DroneGun Tactical is Your New and Improved Portable Drone Downer

The DroneGun Tactical is more ergonomic, portable, and effective than its predecessor - well, mostly. Let's take a look inside.

DroneShield

DroneShield’s new ‘DroneGun Tactical’ is a refined, more portable version of its predecessor, 2017’s ‘DroneGun MKII.' This upgraded anti-drone gun—capable of downing an unmanned aerial vehicle (UAV) from over half a mile—has a few considerable improvements in its corner. On the other hand, this thing isn’t even legal in the United States if you’re a regular civilian, so there are definite pros and cons to consumer appeal, here. However, the fine-tuning that took place between models is definitely impressive; the Tactical is more portable, technologically capable, and seems ergonomically superior. Let’s get into it.

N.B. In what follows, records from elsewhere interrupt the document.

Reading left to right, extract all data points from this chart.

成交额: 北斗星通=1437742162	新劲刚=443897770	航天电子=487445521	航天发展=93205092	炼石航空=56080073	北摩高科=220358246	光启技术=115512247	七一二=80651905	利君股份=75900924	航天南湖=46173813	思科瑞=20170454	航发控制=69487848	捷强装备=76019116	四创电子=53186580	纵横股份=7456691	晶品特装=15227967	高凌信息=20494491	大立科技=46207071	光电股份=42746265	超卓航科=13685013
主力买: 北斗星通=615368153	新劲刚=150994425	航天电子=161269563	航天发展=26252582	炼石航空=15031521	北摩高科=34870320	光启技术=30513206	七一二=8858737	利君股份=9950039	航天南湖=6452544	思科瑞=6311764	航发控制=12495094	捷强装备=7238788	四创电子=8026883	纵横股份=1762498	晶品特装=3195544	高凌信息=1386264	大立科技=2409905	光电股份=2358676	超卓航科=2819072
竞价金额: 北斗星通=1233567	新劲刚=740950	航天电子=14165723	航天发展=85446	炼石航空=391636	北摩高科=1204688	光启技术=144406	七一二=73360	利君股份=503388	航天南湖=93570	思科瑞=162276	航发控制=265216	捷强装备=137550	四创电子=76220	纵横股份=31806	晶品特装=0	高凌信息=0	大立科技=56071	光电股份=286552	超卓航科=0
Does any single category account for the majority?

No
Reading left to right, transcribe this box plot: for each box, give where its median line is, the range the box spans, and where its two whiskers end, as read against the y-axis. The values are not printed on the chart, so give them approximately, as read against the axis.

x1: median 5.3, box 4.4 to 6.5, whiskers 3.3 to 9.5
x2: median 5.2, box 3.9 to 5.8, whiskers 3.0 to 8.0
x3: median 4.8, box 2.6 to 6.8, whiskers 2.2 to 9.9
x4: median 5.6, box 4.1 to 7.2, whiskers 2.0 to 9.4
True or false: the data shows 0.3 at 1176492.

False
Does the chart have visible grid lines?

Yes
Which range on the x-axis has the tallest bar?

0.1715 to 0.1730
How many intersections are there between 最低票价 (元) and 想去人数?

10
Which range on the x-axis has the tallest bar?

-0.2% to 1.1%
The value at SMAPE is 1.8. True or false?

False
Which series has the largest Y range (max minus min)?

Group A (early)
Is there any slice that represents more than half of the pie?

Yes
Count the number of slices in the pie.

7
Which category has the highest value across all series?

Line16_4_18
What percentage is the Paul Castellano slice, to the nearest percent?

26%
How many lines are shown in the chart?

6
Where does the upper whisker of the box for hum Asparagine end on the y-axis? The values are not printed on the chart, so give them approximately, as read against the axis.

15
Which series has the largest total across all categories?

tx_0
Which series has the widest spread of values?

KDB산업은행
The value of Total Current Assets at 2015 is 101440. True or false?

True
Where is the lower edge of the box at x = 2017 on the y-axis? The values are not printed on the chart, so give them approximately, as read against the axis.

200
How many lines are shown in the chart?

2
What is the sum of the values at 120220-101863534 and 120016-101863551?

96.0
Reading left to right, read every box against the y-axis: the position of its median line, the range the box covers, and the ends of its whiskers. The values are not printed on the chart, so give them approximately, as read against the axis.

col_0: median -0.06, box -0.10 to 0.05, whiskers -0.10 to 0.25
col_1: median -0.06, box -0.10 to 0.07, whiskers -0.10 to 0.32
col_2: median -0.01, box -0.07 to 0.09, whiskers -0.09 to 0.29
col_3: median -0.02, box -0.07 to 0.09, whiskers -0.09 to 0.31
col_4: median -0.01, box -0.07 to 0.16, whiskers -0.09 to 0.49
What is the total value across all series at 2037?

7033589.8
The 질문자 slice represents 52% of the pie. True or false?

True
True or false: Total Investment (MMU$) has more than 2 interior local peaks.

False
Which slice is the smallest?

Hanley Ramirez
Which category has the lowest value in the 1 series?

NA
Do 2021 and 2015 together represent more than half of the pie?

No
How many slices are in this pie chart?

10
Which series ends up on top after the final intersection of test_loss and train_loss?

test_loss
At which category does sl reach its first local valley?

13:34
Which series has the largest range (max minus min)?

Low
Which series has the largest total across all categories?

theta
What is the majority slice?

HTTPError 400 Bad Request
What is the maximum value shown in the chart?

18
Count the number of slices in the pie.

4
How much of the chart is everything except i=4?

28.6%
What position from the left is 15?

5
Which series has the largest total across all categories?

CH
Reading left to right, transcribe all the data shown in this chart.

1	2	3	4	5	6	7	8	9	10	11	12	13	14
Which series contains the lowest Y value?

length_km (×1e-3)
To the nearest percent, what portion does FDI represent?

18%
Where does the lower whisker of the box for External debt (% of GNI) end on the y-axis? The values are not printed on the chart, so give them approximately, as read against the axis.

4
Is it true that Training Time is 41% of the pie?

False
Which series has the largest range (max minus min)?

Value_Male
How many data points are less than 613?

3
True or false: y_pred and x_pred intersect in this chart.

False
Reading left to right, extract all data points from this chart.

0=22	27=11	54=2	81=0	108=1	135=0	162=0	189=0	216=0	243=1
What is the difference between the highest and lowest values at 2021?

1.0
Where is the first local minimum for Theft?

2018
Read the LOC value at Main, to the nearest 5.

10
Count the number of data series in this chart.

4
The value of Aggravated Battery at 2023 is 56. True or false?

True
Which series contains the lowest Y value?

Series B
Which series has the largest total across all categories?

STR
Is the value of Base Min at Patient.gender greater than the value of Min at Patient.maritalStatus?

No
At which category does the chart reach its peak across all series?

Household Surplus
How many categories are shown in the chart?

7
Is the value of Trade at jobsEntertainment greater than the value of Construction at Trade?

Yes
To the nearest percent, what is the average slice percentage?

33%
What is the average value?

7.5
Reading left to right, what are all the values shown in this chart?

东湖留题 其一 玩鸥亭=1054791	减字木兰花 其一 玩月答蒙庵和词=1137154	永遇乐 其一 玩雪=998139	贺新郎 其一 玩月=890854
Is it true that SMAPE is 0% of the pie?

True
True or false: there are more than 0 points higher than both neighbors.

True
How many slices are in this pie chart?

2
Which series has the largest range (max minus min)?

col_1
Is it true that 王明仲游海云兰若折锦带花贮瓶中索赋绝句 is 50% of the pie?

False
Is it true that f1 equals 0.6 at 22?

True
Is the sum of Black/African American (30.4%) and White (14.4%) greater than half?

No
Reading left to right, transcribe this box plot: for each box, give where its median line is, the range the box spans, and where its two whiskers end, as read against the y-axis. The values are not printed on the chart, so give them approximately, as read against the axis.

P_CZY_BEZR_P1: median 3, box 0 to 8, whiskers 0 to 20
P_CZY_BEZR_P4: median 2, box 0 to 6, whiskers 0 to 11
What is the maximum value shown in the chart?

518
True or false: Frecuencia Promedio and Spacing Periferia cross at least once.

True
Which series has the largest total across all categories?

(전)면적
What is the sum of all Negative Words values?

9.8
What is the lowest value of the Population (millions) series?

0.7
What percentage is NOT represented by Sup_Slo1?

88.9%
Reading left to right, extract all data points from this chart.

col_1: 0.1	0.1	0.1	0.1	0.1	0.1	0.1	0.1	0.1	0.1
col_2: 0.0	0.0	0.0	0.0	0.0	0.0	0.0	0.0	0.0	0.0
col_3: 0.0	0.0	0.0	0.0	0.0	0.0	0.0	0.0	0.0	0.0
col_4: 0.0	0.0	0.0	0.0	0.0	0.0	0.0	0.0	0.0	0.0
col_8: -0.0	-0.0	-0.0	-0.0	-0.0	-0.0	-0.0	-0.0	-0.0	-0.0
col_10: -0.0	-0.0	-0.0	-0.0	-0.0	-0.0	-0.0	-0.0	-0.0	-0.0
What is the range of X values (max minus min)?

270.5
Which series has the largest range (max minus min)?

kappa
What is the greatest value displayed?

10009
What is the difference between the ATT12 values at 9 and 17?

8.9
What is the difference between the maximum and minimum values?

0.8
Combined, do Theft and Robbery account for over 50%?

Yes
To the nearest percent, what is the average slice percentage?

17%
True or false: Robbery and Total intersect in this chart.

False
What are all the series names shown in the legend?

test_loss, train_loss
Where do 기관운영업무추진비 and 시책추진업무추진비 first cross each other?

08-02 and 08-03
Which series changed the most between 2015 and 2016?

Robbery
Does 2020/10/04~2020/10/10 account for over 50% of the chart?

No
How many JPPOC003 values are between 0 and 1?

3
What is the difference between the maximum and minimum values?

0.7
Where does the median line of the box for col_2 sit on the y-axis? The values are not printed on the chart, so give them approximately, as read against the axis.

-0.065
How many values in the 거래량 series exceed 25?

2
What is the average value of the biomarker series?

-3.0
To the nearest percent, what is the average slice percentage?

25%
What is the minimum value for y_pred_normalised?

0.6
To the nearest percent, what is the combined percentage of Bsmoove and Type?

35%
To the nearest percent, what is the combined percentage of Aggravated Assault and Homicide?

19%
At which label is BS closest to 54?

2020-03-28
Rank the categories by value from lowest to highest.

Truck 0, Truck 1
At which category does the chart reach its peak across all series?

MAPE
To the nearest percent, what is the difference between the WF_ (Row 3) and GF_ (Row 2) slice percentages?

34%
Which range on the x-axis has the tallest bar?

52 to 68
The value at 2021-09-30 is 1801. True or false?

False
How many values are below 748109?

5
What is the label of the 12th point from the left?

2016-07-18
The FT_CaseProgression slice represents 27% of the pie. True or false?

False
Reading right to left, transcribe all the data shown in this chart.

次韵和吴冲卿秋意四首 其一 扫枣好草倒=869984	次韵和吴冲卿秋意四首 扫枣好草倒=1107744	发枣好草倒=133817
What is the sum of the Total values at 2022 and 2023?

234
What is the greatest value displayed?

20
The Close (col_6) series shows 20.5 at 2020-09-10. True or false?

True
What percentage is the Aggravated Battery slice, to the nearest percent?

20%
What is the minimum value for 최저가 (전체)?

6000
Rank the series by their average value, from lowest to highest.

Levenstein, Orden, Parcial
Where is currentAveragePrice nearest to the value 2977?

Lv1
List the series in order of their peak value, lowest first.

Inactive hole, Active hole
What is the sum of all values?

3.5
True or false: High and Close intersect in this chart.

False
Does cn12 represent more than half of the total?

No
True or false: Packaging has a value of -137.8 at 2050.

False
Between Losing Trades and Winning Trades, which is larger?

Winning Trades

If you’ve read our anti-drone gun reporting before, you’re well aware of the process. While some drone guns shoot actual ballistics in hopes of damaging any unwelcome aerial visitors, most modern anti-drone guns use signal-jamming frequencies to confuse the incoming UAV. When a drone’s radio signals are interrupted or continuously jammed, the UAV either lands as a precautionary measure or returns back to its origin. Either way, the goal has been accomplished—your drone gun got rid of the intruder. But how does it look, and feel? 

While the dimensions themselves (41” length by 16.3” height by 4.8” width) may not impress you, the aesthetic certainly will. The Tactical appears like something right out of Paul Verhoeven film, or classic first-person shooter Doom. The futurism on display here isn’t relegated to the visuals alone, either, as this drone-downer packs quite the sophisticated punch in its innards, as well. According to DroneShield’s press release, while the new model retains the same 2.4Ghz/5.8Ghz ISM antennae, there is now an added GNSS antenna boasting 433MHz and 915 MHz frequencies, an intuitive user interface, and a seemingly far more ergonomic grip for better, more functional use. If there’s a drone that requires higher targeting, there’s even a secondary angled grip that allows users to wield the Tactical more practically. 

DroneShield

The user interface, providing battery and alert info, as well as audio muting and frequency specification.

It seems DroneShield has been quite aware that carrying and lifting their product would have to be one of the more important areas of focus and refinement, though the Tactical still weighs a hefty 15 pounds. Of course, the battle between portability and sophisticated tech implementation is never easy, and one or the other usually wins out. The Tactical, however, seems to strike an elegant compromise. Sure, 15 pounds isn’t as light as a smartphone, but those attempting to shoot drones out of the sky are probably used to lifting a few heavy items from time to time. Added to that, the perfect model takes time to reach, in all forward-facing fields of technology. The important thing is for each subsequent model to better than the last one, and the Tactical certainly appears to be. 

The negatives here could summarily be listed as a shorter range—the MKII’s jamming capabilities reached up to 1.2 miles, in contrast to the Tactical’s 0.5-miles-and-unspecified-change—and the fact that there’s no FCC approval to use this jamming gun as a regular civilian. Ultimately, DroneShield’s new product is for those already sure about their need of any potential anti-drone tech. As a city-dweller who doesn’t have any land to protect from surveillance or general aerial intrusion, this doesn’t really pertain to me. On the other hand, it’s impressive how rapidly anti-drone tech is growing, in lock-step with every technological leap that drones take themselves.